The US government has defended the vaccination program in Abbottabad, with one senior official quoted in the Washington Post as saying, “People need to put this in perspective… The vaccination campaign was part of the hunt for the world’s top terrorist, and nothing else.  If the United States hadn’t shown this kind of creativity, people would be scratching their heads asking why it hadn’t used all tools at its disposal to find bin Laden.”

The argument in this case is effectively that the end justifies the means. The outcome of this debate depends upon the importance given to the extrajudicial killing of the world’s most infamous terrorist. However, the consequence that cannot be denied is the effect on aid operations, in particular those located in Pakistan and Afghanistan.

Taking a step back to look at the purpose and function of CSOs is essential. These organisations tend to have a double constituency: those to whom they provide assistance, and those to whom they owe their finances. CSOs must also necessarily work in a real political environment, which often means gaining permission to operate from the government of the host country – and governments are not always as morally pure as the aid workers who risk their lives to help poor communities. As a result, concessions must be made in the way that they work on the ground to improve conditions for impoverished communities. The current situation in Somalia underscores the degree to which aid organisations must work with and through local power brokers, even if they are as unpleasant as the Al Shabab organisation which controls large areas in the south of the country.

There are similar limitations that arise from the second constituency, those who control the purse strings in terms of governmental and international aid budgets as well as private donors. For example, it has been common that abortion services are not offered by organisations which rely upon funding from sources which are hostile to that practice, such as previous US administrations and the Catholic Church.

CSOs must do their utmost to provide services to their aid-receiving constituents under a number of constraints from both of their constituencies as well as the political environment in which they operate.

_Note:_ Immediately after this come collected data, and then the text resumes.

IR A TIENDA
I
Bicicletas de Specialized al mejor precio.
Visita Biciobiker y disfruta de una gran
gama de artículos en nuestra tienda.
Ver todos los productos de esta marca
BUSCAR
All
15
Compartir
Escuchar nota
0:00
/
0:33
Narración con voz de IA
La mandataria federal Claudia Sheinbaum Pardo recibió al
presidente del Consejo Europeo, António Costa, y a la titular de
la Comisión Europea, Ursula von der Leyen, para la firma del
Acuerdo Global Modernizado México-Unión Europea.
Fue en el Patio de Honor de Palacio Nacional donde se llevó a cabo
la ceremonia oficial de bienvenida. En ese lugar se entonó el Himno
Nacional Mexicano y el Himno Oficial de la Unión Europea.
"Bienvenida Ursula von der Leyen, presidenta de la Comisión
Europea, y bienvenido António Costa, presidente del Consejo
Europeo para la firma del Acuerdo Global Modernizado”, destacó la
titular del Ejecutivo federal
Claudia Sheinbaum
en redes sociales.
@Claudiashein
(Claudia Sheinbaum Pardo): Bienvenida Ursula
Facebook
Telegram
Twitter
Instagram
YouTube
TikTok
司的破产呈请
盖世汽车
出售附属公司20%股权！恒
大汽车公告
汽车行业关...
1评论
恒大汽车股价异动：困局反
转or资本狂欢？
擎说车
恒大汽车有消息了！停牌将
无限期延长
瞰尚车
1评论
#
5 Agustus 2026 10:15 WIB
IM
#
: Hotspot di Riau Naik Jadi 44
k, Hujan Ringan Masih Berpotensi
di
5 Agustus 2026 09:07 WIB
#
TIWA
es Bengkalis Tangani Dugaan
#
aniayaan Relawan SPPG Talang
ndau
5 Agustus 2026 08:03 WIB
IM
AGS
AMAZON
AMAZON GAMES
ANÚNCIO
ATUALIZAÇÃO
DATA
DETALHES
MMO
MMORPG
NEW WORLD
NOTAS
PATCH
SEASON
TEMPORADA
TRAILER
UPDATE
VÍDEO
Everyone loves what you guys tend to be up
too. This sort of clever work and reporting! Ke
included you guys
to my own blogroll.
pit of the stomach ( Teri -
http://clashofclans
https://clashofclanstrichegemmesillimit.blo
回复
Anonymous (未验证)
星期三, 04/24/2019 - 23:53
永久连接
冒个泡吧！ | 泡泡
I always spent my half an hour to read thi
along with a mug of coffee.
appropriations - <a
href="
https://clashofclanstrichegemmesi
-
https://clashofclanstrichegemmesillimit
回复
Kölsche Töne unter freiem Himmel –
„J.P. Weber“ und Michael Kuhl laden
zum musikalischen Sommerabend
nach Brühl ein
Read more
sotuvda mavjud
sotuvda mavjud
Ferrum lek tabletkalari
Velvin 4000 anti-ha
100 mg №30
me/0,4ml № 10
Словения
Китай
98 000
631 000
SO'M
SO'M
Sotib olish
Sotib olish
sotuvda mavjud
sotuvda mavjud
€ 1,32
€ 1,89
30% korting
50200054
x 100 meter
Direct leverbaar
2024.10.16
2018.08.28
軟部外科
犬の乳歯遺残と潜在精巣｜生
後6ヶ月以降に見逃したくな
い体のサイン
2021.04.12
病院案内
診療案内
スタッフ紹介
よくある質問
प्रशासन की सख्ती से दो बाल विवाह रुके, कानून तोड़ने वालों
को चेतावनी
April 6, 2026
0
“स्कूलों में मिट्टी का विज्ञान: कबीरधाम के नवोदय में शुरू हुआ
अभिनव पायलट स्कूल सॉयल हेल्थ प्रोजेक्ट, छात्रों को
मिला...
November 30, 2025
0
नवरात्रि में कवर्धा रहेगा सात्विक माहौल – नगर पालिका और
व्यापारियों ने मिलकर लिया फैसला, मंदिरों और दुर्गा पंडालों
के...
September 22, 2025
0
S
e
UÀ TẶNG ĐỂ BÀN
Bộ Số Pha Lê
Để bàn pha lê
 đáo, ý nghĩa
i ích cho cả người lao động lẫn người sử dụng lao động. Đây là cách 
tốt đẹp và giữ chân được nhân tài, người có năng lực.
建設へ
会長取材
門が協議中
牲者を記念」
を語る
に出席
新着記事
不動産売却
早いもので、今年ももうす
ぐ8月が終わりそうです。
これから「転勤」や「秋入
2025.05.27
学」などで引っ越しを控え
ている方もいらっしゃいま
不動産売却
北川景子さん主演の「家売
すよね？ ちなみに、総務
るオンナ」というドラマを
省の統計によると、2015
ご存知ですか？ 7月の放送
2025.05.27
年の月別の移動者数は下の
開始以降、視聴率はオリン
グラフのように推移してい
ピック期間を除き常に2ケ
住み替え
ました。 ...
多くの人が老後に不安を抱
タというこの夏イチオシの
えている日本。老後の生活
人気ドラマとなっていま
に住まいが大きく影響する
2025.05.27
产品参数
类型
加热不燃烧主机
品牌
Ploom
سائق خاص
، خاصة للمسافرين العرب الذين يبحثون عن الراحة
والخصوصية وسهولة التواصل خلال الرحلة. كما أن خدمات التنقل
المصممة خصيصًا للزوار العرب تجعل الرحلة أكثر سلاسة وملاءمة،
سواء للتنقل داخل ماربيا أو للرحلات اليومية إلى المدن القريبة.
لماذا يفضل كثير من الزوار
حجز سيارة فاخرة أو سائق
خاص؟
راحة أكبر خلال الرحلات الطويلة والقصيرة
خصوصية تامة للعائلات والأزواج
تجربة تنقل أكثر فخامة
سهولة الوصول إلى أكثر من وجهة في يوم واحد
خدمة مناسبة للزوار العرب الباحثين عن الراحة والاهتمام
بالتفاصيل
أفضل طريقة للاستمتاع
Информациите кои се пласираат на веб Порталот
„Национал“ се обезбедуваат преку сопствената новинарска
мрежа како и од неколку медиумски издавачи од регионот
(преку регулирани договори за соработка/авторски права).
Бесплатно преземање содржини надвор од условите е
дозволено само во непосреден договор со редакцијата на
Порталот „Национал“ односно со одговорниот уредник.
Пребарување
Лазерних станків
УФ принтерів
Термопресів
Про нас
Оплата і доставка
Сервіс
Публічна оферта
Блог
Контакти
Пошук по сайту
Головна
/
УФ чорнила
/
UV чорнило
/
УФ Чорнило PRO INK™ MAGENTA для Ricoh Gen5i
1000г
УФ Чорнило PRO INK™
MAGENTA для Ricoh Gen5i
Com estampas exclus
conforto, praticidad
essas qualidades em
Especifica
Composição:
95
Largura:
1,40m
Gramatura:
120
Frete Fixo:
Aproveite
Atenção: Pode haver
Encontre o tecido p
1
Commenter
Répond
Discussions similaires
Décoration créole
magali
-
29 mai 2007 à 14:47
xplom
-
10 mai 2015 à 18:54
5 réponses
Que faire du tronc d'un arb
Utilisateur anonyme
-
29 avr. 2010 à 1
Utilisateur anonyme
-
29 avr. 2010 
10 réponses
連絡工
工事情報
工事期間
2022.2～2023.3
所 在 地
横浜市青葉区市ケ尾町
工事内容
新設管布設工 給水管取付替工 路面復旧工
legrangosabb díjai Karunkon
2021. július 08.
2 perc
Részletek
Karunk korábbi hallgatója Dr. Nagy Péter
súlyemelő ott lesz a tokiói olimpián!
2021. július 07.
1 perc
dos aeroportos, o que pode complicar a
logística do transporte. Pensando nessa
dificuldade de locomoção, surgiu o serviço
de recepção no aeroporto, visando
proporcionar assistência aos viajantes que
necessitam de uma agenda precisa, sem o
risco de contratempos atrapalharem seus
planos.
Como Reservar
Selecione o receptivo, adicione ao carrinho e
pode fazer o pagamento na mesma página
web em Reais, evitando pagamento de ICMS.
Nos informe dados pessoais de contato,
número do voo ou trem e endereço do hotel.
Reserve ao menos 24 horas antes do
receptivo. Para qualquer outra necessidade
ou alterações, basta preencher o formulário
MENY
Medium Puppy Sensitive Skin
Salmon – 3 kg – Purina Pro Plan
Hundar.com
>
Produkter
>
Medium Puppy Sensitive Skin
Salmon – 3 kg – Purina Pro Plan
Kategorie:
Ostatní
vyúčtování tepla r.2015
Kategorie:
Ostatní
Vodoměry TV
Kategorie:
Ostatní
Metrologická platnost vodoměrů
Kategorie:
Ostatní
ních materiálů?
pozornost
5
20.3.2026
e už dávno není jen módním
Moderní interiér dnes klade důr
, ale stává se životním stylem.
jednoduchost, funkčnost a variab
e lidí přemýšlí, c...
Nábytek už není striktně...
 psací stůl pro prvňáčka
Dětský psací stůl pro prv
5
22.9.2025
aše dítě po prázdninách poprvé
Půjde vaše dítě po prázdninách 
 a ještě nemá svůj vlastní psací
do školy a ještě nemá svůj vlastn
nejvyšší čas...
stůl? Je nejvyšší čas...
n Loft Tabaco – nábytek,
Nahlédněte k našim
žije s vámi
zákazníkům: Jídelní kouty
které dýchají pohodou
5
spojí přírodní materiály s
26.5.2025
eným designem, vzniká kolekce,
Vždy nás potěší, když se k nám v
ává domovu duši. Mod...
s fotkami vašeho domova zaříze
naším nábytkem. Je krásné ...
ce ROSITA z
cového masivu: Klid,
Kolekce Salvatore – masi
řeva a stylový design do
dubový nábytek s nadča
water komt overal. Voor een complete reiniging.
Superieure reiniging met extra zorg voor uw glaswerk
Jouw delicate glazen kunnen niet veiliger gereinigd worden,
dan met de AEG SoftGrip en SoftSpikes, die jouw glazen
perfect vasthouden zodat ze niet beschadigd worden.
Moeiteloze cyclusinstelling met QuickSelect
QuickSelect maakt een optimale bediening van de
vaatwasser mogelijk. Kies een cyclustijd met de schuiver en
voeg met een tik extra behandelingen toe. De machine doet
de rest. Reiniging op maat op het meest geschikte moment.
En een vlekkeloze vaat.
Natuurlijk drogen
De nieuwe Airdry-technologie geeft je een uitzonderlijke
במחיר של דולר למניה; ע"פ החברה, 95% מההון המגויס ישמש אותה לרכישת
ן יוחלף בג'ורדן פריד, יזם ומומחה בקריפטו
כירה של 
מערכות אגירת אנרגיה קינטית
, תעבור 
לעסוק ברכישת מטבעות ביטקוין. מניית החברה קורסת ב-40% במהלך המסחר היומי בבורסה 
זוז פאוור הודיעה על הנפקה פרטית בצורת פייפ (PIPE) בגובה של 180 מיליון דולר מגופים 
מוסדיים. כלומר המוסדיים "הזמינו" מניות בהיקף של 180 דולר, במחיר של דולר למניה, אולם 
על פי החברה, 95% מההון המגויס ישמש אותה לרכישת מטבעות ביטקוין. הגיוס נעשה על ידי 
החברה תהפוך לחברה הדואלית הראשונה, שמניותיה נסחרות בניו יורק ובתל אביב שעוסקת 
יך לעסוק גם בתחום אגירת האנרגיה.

One of those constrains is maintaining the good faith of the communities they seek to assist as well as the governments which control the areas in which they operate. This necessity is put at risk by occasions when CSOs are seen as subordinate to, or even cooperating with, unpopular international actors such as the United States.

One solution which modifies the proposal of Walkenhorst and Fries is to establish a mechanism by which CSOs are indirectly represented in international policy forums. In this scenario, representatives from CSOs take part in an umbrella group, which has specific policy functions rather than resembling a collection of area-specific and operations-oriented aid organisations. The first advantage of this is to distance the men and women on the ground in countries like Afghanistan and Pakistan from harmful association with unpopular governments.

Additionally, this allows aid-giving organisations to continue their focus on the operations on the ground in which they already specialise, while creating a separate, representative body suited to the responsibility of interacting with governments and international organisations in the policymaking process. This preserves the valuable suggestion of “collaborative efforts by CSOs, governmental and other non-state actors on levels from the local to the global”, while safeguarding the effectiveness and security of workers on the ground as well as focusing the policymaking instruments on positively informing international policy.